Pourquoi cette guerre ? Répondre à cette question simple est compliqué, voire complexe, parce que nous parlons de Daech et d'Al Qaïda, et donc du Moyen-Orient. Et si l'on souhaite comprendre ce qu'il se passe dans le gigantesque merdier qu'est devenue cette région, il convient de comprendre le conflit israélo-palestinien (voir l'article « Le prix des inconséquences de la politique française au Moyen-Orient »). Certains remontent même ce niveau d’exigence aux croisades (voir notre dernière de couverture « Le fantôme de Belcastel »). Il est aussi nécessaire de comprendre les enjeux que représente cette région du Monde, qui offre la particularité d'avoir un sous-sol gorgé de pétrole… Et si l'on parle de pétrole, on parle d'intérêts stratégiques qui préoccupent au plus haut point les États-Unis et l'Europe, mais également la Russie, la Chine et l'Inde. Du coup ce ne sont plus seulement les lieux de production qui focalisent ces convoitises, mais également les moyens de faire transiter ce pétrole (oléoducs, gazoducs, voies maritimes), d'où l'importance de pays comme l’Afghanistan, l'Iran, la Syrie, la Turquie, le Turkménistan, le Tadjikistan... (1)
Répondre à cette question nécessite également de comprendre comment les « grandes nations », USA et Europe en tête, défendent leurs intérêts géostratégiques depuis des décennies.
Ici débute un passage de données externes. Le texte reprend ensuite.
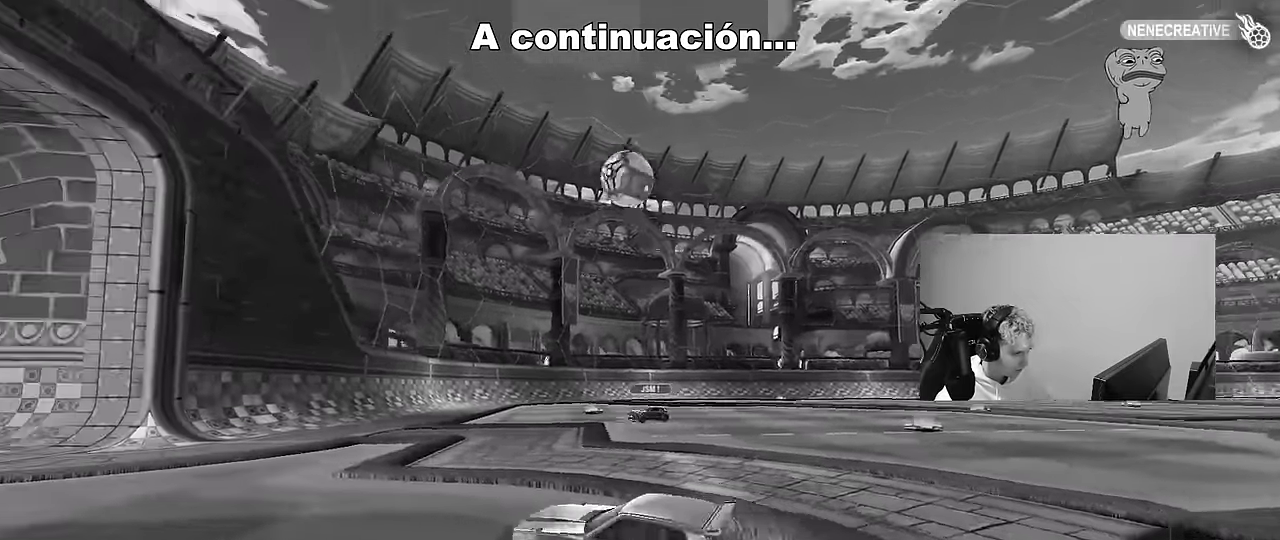
{"keys": ["d", "s"], "mouse": [], "mouse_move": "still", "events": [[234, "a", "down"], [284, "space", "down"], [284, "w", "up"], [367, "s", "down"], [417, "a", "up"], [417, "space", "up"], [467, "d", "down"]]}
Nos cultures de nations colonialistes nous ont permis de développer de réelles compétences en matière de coups tordus, qui permettent de sauvegarder nos intérêts ou ceux de nos multinationales en finançant des dictateurs, en déstabilisant des régimes qui deviennent trop indépendants ou ne répondent plus à nos exigences, faisant ainsi les rois de demain et les futurs ennemis d'après-demain. C'est ce qui s'est passé, faut-il le rappeler, avec Al Qaïda, soutenu par les États-Unis lors de la première guerre en Afghanistan… D'ailleurs le pompon en la matière est à attribuer à Bush qui en mettant les pieds en Irak a sciemment déclenché cette troisième guerre mondiale. Sarkozy aussi a été plutôt bon sur le sujet en intervenant en Libye. S'il n'est pas contestable que Kadhafi était une véritable ordure, avant l'intervention sarkozienne la Libye avait le plus haut niveau de revenus par tête de toute l’Afrique, les femmes y bénéficiaient du niveau d’éducation le plus élevé de tout le continent, le pays accueillait 3 à 4 millions de travailleurs étrangers et participait à nos côtés à la lutte contre les djihadistes. Aujourd'hui le pays n'est plus que ruines et les interventions françaises au Sahel (opérations Serval, puis Barkhane) ne sont que les conséquences de l’erreur stratégique qu’a été notre action en Libye…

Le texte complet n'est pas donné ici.